▶ **Task objective**
In the listing that follows, how many lines include the string "someone"? Reply with only the number.

▶ **Input records**
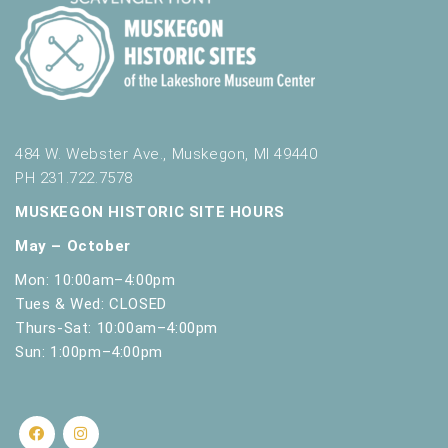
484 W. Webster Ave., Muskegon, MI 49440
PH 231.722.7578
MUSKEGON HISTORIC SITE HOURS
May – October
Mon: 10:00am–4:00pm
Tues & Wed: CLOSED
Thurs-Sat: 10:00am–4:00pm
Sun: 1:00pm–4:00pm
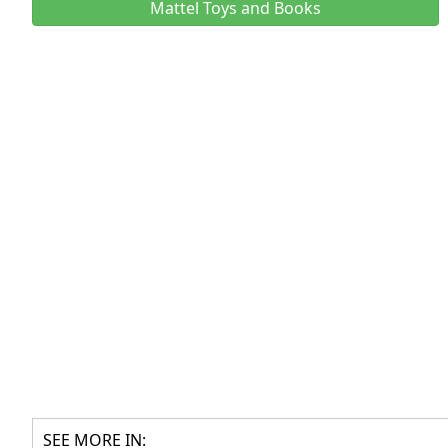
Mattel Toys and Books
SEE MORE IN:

* * *

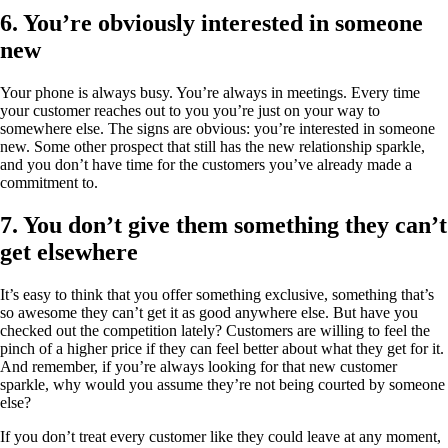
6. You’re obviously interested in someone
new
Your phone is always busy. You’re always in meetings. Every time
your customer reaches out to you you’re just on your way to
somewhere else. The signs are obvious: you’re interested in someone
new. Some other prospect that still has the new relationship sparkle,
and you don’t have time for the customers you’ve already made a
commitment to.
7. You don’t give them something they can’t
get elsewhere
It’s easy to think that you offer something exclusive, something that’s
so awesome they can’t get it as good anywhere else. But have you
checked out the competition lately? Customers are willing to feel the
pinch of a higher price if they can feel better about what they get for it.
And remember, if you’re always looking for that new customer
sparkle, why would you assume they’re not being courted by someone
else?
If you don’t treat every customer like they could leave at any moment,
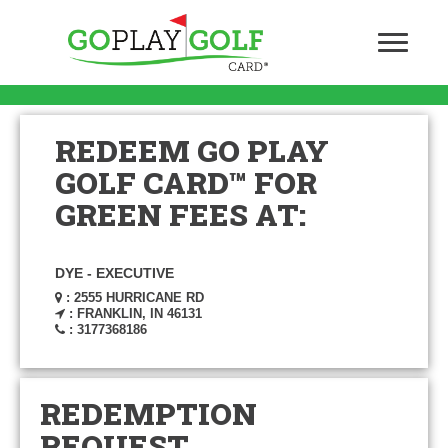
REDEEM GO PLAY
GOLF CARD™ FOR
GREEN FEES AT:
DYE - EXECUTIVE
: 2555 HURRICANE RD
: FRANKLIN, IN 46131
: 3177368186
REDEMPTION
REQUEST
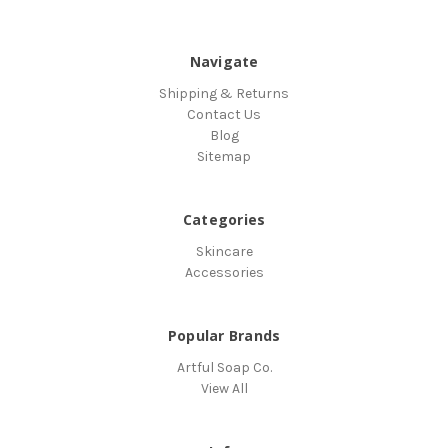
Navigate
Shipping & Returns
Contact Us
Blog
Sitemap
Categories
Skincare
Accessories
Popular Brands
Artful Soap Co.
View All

▶ **Answer to this task**
3